As we sat and watched from our window, under the hedge they came at a quickening pace on a mission to cross the garden and crawl through the hedge to visit the neighbouring house who also had a beautiful hedged garden oasis.
We got to know the guys next door who are a somewhat refuge for this prickly cutesy.
Our neighbours witnessed our excitement of seeing these little bristled creatures for the first time. They feed them each night. We watched as four hedgehog scuffled in and ate cat biscuits in their yard. Two others were present but were I am sure a little wary of our presence.
They didn’t mind being picked up or having a tummy scratch. They had the smallest cutest faces, just adorably petite with tiny eyes and a pointy nose. Their bristles are extremely hard and they have very soft tummies. They can curl up into a tight tennis ball so they are pretty much free from predators except human traffic on roads which is sadly common.
It is experiences like this that have made our travel through Europe so unforgettable. Here we stood in the backyard with our kind host’s neighbours sharing the joy of watching hedgehogs eat together. Our conversation were again forged by patience, meaning making and our kind neighbours trying hard to find a few English words so we could learn about how they have helped raise and save the hedgehog family that now lived between the two gardens.
Though our chats we learnt that hedgehogs hibernate during the cool winter months here in Germany but to hibernate without dying they need to weigh around 700 grams. So our new found German friends do what is called hibernation in human care for underweight baby hedgehogs which are called hoglets.

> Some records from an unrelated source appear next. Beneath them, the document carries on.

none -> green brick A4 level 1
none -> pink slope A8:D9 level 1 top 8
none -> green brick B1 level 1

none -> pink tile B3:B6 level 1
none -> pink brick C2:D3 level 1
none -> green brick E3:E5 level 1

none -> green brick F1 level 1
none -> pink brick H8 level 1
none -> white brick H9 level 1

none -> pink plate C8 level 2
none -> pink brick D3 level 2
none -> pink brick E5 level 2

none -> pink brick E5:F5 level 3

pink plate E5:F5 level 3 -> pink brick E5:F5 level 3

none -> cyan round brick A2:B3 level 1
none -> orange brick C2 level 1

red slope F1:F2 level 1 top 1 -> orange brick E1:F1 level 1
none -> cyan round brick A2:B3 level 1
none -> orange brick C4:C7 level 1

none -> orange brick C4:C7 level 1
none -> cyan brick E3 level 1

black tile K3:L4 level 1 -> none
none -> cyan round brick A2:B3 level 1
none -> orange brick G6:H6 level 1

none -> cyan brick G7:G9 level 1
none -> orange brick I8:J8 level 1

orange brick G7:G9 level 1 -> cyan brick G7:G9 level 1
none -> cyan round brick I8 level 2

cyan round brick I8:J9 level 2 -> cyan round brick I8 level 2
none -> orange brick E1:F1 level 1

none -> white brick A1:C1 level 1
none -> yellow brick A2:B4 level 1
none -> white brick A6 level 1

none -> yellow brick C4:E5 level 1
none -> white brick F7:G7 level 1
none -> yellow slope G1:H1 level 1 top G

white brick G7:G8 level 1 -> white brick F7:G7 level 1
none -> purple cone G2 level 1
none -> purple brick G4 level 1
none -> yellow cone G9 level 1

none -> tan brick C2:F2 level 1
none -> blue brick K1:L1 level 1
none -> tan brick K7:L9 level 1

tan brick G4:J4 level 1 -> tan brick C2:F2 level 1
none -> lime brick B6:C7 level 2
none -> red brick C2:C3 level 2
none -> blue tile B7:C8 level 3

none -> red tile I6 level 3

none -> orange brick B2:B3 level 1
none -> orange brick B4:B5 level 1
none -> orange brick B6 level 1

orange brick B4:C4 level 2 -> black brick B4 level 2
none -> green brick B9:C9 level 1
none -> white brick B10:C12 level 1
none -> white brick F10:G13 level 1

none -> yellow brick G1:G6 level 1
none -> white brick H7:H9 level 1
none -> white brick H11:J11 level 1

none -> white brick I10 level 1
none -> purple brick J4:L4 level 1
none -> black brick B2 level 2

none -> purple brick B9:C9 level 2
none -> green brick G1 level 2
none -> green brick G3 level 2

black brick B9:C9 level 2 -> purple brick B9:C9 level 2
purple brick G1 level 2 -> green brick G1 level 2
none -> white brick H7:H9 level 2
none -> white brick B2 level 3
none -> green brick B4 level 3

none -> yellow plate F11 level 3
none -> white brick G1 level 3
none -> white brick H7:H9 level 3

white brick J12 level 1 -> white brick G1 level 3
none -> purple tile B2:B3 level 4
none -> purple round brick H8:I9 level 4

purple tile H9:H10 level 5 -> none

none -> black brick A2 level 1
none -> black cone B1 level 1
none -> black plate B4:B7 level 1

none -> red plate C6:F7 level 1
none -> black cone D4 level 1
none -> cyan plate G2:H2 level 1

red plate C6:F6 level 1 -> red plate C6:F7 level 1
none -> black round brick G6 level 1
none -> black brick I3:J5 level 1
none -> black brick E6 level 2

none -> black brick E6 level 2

Though having a barrier of not being able to speak each other’s language, we understood that these caring guys have saved many hedgehogs by keeping them in the warm garden shed and waking the hibernating hedgehogs to feed them, I think by hand so that they don’t die from being underweight. The simple pleasure of helping these balls of bristles was clearly evident. We were delighted with our experience here.
What we learn was so much more than facts about hedgehogs. What we learnt was how welcoming our German host was and how kind and friendly her neighbours were to us. We were extremely humbled by their kindness and eagerness to chat and waved as the days went on. They even surprised us with a tiny pottery hedgehog as a departing gift which we will treasure and place in our garden back at home. It is interesting how language can be a barrier but connections can still be forged.
We have read that hedgehogs are quite vocal so we imagined some of the grunt and snuffling sounds we heard at night were from the resident hedgehog family in the bushes outside our bedroom window.